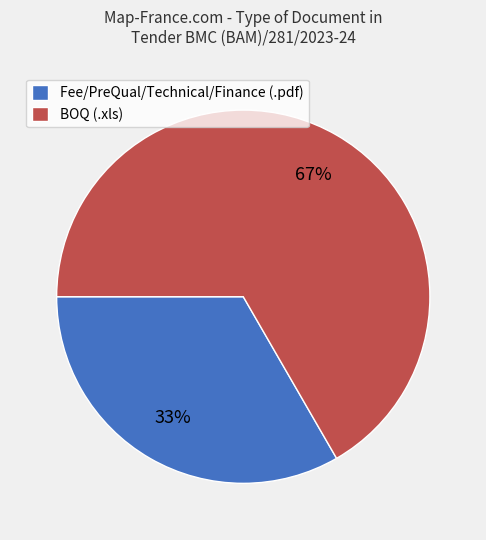

Is it true that BOQ (.xls) is 53% of the pie?

False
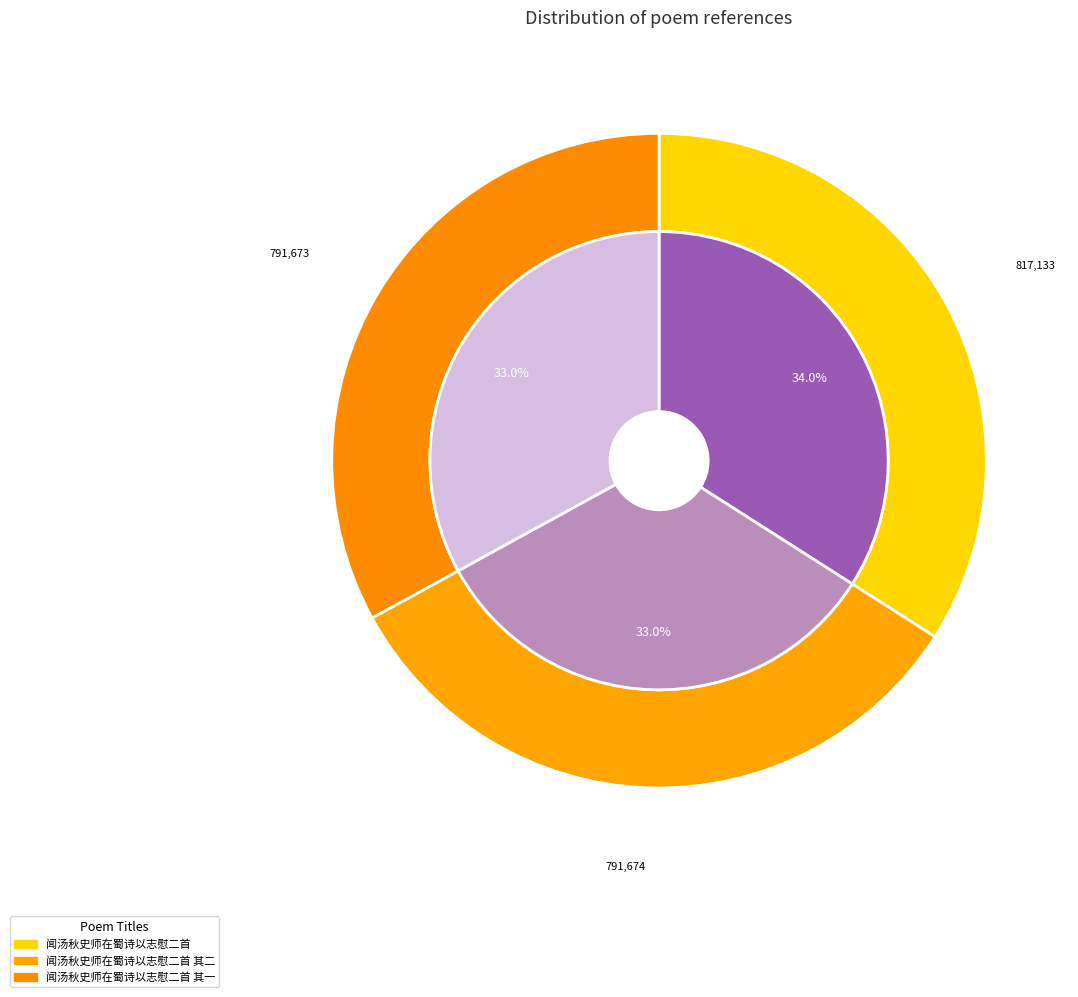

Does 闻汤秋史师在蜀诗以志慰二首 account for over 50% of the chart?

No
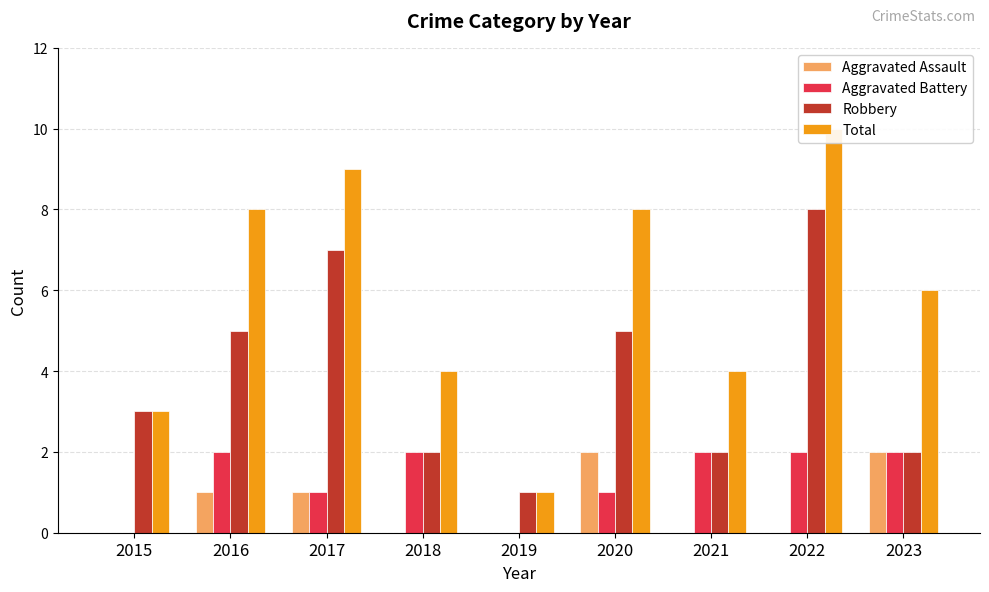

What is the value of the Total bar at the 1st from the left?

3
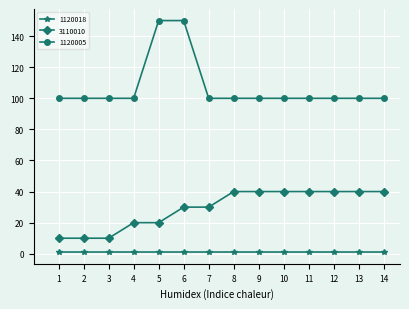

The value of 3110010 at 2 is 10. True or false?

True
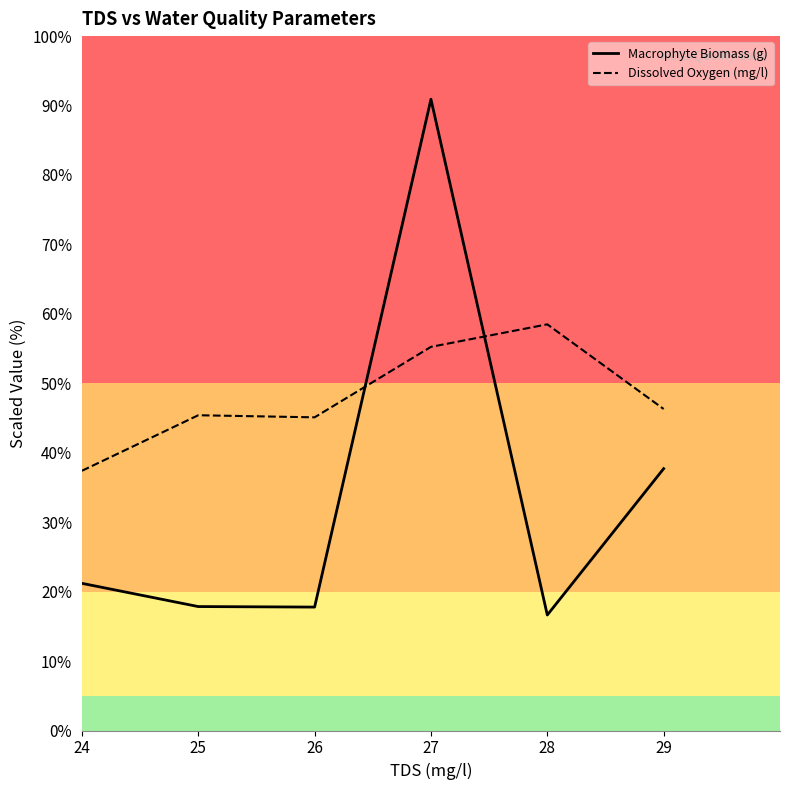

Which series has the largest total across all categories?

Dissolved Oxygen (mg/l)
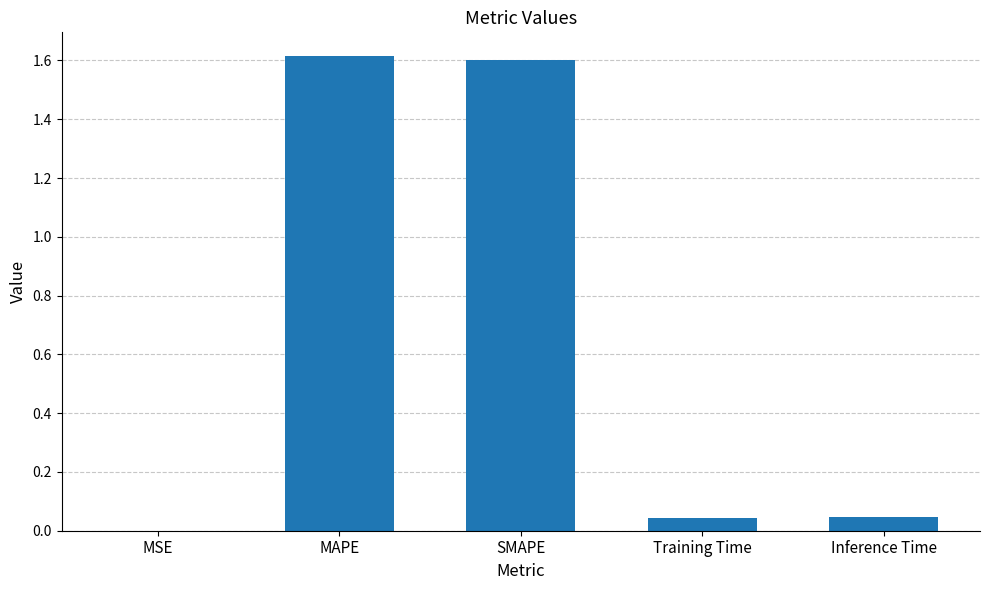

What is the sum of all values?

3.3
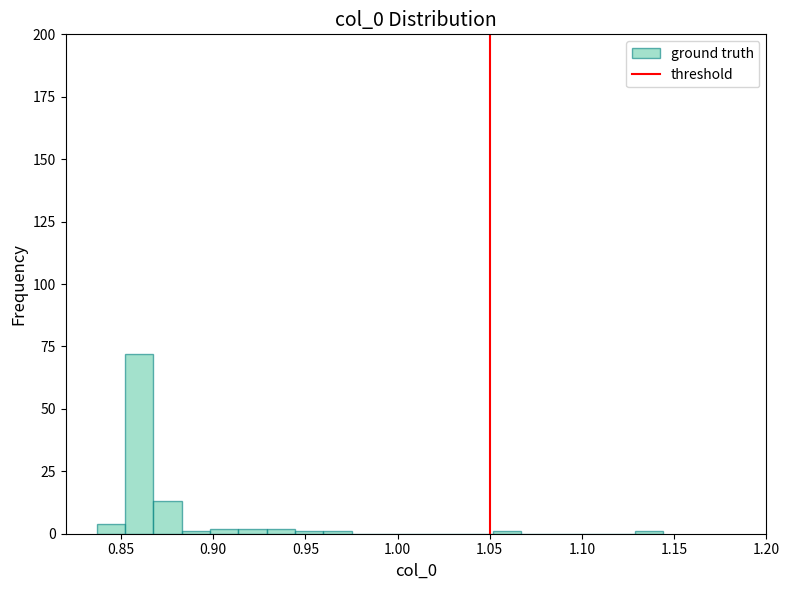

Read against the x-axis, roughly where is the centre of the tallest bar?

0.860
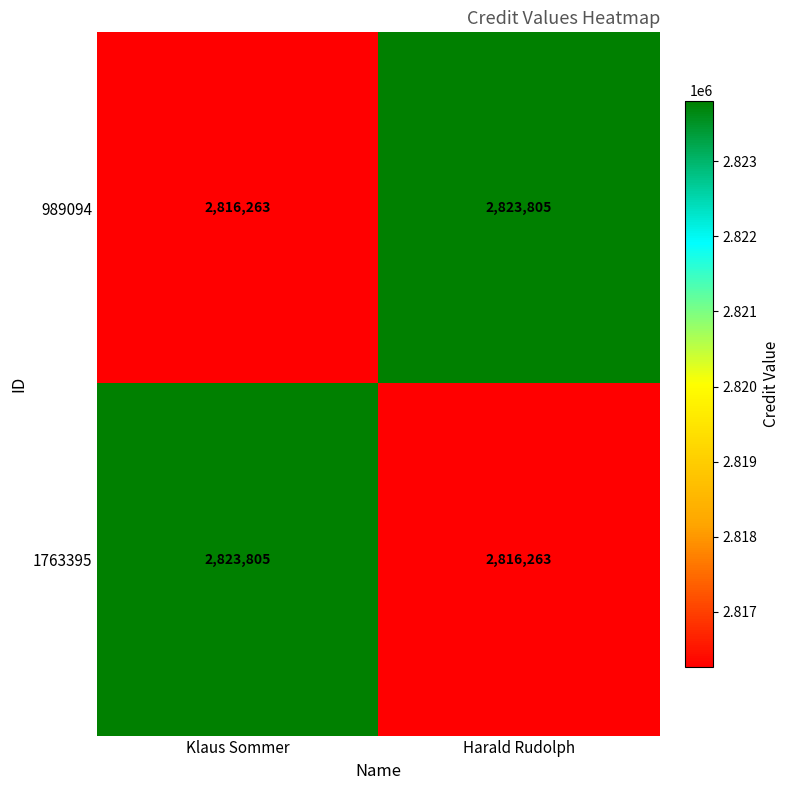

What is the sum of the 989094 values at Harald Rudolph and Klaus Sommer?

5640068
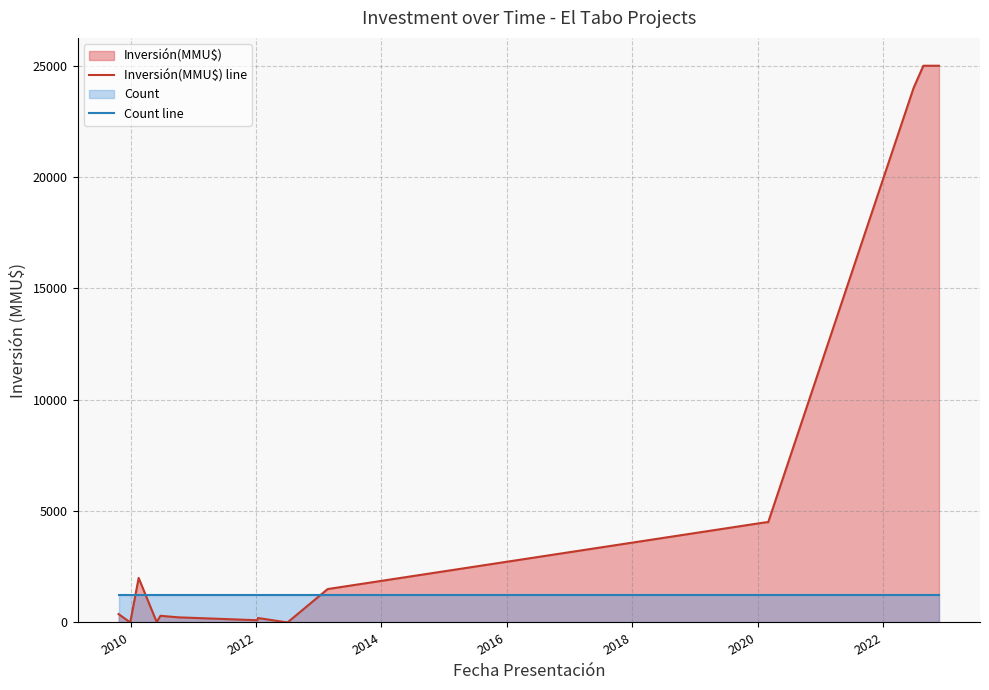

Rank the series by their maximum value, from lowest to highest.

Count line, Inversión(MMU$) line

_Goal of the exercise_
Output as a numbered list the lines of the listing from the line containing "Does 闻汤秋史师在蜀诗以志慰二首 account" through the line containing "Dissolved Oxygen (mg/l)", both included, leaving out blank lines and pictures.

_Answer space_
1. Does 闻汤秋史师在蜀诗以志慰二首 account for over 50% of the chart?
2. No
3. What is the value of the Total bar at the 1st from the left?
4. 3
5. The value of 3110010 at 2 is 10. True or false?
6. True
7. Which series has the largest total across all categories?
8. Dissolved Oxygen (mg/l)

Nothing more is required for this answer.